Disappearance by Design: Cases Where People Intentionally Vanished

Via mysteriousuniverse.org by Micah Hanks

No student by the same name had ever attended the high school where he claimed he went. He apparently had a Social Security number, but it didn’t appear on file until 1987, nearly 40 years after he was believed to have been born. Records did exist for an individual with a similar name–Paul Raymond Harrod–that included the same date of birth and next of kin; however, they belonged to a 5-year-old who was killed in a car accident years ago. That incident occurred in Harrod, Ohio.

Some things just aren’t what they seem, as the old expression goes. While the idea has applications in many different walks of life, it has particular relevance to certain people; and when it comes to missing person cases, while it is true that some individuals do vanish under mysterious circumstances, at least some of those individuals seem to have wanted to disappear.


On November 27, 1992, Paul Harrod’s wife found a note from him, along with a $100 bill. The note simply read that he, “needed to get away for a while.” He was never seen again.

Harrod was officially reported missing the following year on May 7, 1993. Investigators with the Hamilton County Sherriff’s Department in Hamilton, Indiana, did manage to find the car he was driving when he left–a white 1992 Geo Metro–which had been sold two years later in Denver, Colorado. Beyond this, Harrod’s trail went cold, and authorities are still seeking information about his possible whereabouts today.

Harrod is believed to now be in his 70s. While there are many similar cases that involve people who seemingly just “vanished” under odd or unresolved circumstances, many of them share a common element, where the missing individual seems to have actually chosen to leave.

There are surprising lengths some will go to in order to erase themselves from the problems they perceive with everyday life. In 2008, Matthew Alan Sheppard was a happily married father who seemed to enjoy his life as an environmental health and safety manager for an electrical equipment company. That February, in an elaborately staged drowning incident during a family retreat in the Ozarks, Sheppard attempted to fake his own death; he did so convincingly enough that his own wife made the 911 call, after watching her husband’s apparent drowning.

However, authorities investigating his presumed death became suspicious when his body never turned up. Within days, phone records revealed that calls and texts had been made from his Blackberry several days after he was believed to have drowned. As it turns out, Sheppard had gone to Mexico, where he intended to hide out for long enough that his wife could collect on a life insurance policy (although she had no idea what his intentions had been, and presumably actually believed that her husband was dead). Sheppard was eventually tracked down and arrested after he was found living under the assumed name “John P. Howard.”
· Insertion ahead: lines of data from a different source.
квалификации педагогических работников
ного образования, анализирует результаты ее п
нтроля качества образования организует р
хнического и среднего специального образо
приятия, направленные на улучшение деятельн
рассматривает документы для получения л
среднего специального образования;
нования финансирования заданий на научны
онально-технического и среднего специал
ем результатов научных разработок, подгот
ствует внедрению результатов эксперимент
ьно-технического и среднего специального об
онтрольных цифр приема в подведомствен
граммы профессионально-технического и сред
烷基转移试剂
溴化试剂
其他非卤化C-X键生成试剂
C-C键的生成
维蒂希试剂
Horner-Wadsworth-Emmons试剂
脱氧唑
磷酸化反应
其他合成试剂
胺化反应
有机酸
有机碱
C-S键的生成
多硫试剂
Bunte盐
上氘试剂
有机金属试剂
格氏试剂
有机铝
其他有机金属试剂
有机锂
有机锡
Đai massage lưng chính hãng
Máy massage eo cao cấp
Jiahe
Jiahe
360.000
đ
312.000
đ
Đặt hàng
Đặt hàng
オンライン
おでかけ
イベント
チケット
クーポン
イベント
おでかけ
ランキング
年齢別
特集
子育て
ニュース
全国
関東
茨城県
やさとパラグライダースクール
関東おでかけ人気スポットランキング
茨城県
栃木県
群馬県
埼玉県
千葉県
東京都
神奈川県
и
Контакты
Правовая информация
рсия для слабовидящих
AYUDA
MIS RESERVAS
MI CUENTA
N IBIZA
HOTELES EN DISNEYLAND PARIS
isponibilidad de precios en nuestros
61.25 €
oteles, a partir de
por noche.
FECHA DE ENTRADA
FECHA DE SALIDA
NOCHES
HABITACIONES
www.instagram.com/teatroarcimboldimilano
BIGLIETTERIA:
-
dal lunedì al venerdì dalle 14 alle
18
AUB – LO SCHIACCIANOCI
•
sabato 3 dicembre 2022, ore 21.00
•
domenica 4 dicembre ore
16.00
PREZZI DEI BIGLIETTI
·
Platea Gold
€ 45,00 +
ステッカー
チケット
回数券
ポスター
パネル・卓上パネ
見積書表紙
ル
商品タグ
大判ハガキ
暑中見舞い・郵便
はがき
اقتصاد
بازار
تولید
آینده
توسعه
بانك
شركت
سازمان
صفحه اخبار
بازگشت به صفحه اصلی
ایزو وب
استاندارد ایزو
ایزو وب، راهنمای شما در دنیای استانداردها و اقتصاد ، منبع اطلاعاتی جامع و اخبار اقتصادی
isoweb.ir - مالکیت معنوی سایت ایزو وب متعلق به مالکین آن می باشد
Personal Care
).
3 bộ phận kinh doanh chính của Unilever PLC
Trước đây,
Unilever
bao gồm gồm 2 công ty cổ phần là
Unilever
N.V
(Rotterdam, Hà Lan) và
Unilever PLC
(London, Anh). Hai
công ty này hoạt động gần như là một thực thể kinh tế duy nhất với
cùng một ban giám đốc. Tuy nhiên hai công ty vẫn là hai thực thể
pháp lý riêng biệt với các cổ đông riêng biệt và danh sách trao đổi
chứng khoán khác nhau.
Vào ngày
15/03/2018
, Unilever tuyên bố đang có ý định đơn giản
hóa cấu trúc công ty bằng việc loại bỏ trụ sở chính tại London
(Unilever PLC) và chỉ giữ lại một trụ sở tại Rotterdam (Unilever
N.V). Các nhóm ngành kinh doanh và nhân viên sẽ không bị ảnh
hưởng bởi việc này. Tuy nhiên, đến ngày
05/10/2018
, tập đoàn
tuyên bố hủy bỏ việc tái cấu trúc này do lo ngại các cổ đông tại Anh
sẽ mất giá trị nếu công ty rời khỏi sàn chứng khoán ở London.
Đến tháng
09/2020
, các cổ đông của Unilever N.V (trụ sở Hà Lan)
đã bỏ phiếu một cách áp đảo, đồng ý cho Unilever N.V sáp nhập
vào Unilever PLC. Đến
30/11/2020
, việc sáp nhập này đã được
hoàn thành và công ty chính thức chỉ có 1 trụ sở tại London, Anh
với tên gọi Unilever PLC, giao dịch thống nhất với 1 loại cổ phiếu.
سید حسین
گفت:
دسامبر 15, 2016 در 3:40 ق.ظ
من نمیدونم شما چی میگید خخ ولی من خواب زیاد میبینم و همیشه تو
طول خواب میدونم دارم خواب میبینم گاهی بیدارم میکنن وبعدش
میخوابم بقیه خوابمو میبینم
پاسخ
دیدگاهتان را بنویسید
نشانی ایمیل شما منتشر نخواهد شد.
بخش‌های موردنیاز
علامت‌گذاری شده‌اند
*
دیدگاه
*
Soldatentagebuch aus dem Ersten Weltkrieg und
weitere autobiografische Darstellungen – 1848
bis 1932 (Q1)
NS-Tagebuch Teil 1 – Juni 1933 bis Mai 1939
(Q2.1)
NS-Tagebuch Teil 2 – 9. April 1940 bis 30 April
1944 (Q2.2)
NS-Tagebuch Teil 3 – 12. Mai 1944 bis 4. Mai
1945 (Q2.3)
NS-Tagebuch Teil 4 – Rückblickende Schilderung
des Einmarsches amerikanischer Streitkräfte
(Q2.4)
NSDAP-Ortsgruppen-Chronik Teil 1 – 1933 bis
Every year, hundreds of thousands of people go missing in the United States. Whether these disappearances involve adults or children, what statistics show is that a large percentage of those who go missing fall into the category of those who made a conscious decision to do so.

According to statistics gathered by the National Crime Information Center (NCIC), there were 88,089 total active missing person records for 2017 (up .6% from the previous year). Of these, 41,089 (46.6%) of the total missing persons were juveniles (when defined as 21 years of age or younger). Nancy McBride, executive director of Florida Outreach at the National Center for Missing and Exploited Children (NCMEC), says the vast majority of missing children–close to 90%–involve runaways, according to a statement she gave USA Today in 2017. This matches with the NCIC’s 2017 statistics, which showed that 306,753 (nearly 96%) of missing children were coded as Runaway, in contrast with the 2,359 (7%) coded as Abducted by Non-custodial Parent, and 326 (.1%) as Abducted by Stranger.

While much of this information pertains to juveniles reported missing in the United States, many adults also fall within these statistical groups of individuals who choose to vanish. As we can see, information pertaining to abductions and foul play associated with missing person cases is surprisingly low, at least when compared with the figures that show how many individuals actually disappear of their own volition.

With the amount of material that exists online and in other media today that deals with disappearances that are deemed strange or otherwise unexplained, a healthy (and skeptical) look at the statistics might help reveal what’s been hiding under our noses all along: that a fair number of the “mysterious” disappearances that occur are actually the result of people’s fundamental desire to vanish when they so choose… and in many cases, with the intent of never being found.